La luz del Arsenal. (Un cuento de Navidad)– (Pepe Fernández del Campo)

Pepe Fernández del Campo

Aquella Navidad llegó a Ferrol envuelta en lluvia fina, de esa que no cae, sino que se queda flotando en el aire, como si la ciudad respirase agua. En la calle Real, los escaparates estaban encendidos, pero en ellos se adivinaba una quietud distinta, como si Ferrol respirase más despacio. La gente caminaba deprisa, con el cuello del abrigo subido y la mirada baja, como si el frío viniera de dentro.

Manuel vivía solo desde hacía dos inviernos. Desde que enviudó, la casa del barrio de Esteiro se había quedado demasiado grande para un hombre que ya no hablaba en voz alta. Había sido calderero en Bazán, luego en Navantia, treinta y cinco años de hierro, ruido y turnos de noche. Ahora solo quedaban las manos deformadas y el silencio.

La Nochebuena siempre había sido sagrada. El bacalao, el vino, la radio puesta en bajo, ella moviéndose por la cocina sin dejar de hablar. Ese año, Manuel no puso el mantel. Calentó una sopa y se sentó frente a la ventana. Desde allí se veía, a lo lejos, la luz fija del Arsenal. Le había acompañado toda la vida. Cuando entraba de madrugada del astillero, cuando volvía del hospital, cuando llevaba a los niños de la mano. Aquella luz no fallaba
nunca.

A las ocho llamaron a la puerta.

Manuel no esperaba a nadie. Pensó en no abrir. Pero el timbre volvió a sonar, corto, educado. Al otro lado estaba Lucía, la vecina del tercero. Tenía veintisiete años, una niña pequeña y demasiadas ojeras para su edad. Se había mudado hacía poco. Su marido se había marchado a trabajar fuera y no había vuelto.

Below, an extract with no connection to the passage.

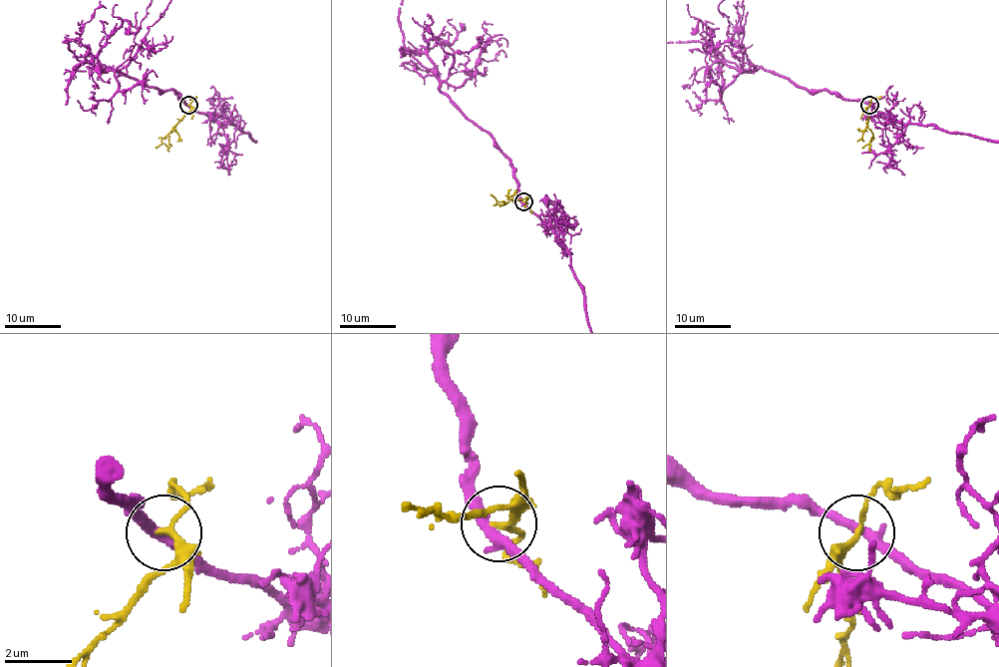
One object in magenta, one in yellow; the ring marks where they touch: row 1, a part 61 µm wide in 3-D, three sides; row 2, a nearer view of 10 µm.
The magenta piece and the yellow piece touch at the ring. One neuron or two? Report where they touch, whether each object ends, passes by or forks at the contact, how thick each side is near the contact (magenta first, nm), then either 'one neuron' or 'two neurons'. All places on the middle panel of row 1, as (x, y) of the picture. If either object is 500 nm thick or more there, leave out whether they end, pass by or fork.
at (523, 201); magenta passes by; yellow passes by; 320 nm thick on the magenta side, 180 nm on the other; two neurons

—Perdone, don Manuel —dijo—. Se me ha estropeado el calentador. No sé a quién llamar hoy.

Manuel no respondió. Se hizo a un lado y la dejó pasar.

El viejo calentador no tenía arreglo, pero nadie lo mencionó. Manuel sacó una manta, puso agua a hervir y calentó leche. La niña, Alba, se sentó en el suelo y empezó a jugar con un barco viejo que Manuel había conservado desde que era pequeño. Nadie preguntó por qué seguía allí.

Cenaron los tres. Poco, sencillo. Pan, sopa, algo de embutido. Lucía habló despacio, con cuidado, como si temiera romper algo invisible. Manuel apenas hablaba, pero escuchaba. Y eso, en Ferrol, ya es una forma de compañía.

A las doce, desde la radio sonó un villancico antiguo. Manuel se levantó y encendió la lámpara del pasillo, la que llevaba apagada dos años. La casa cambió de repente. No era felicidad. Era algo más pequeño, más real. Era calor.

Cuando Lucía y la niña se fueron, Manuel volvió a la ventana. La lluvia seguía cayendo. El Arsenal seguía iluminado. Pero esa noche, por primera vez desde que enviudó, Manuel no se sintió solo en la ciudad.

Al día siguiente, día de Navidad, encontró una nota bajo la puerta. Una letra infantil, torpe. “Gracias por la luz.”

Manuel sonrió sin darse cuenta. Y entendió algo que había aprendido tarde. Que a veces la Navidad no trae lo que se perdió, pero sí devuelve el sentido. Como Ferrol. Como esa luz que siempre permanece encendida, incluso cuando parece que todo lo demás se apaga.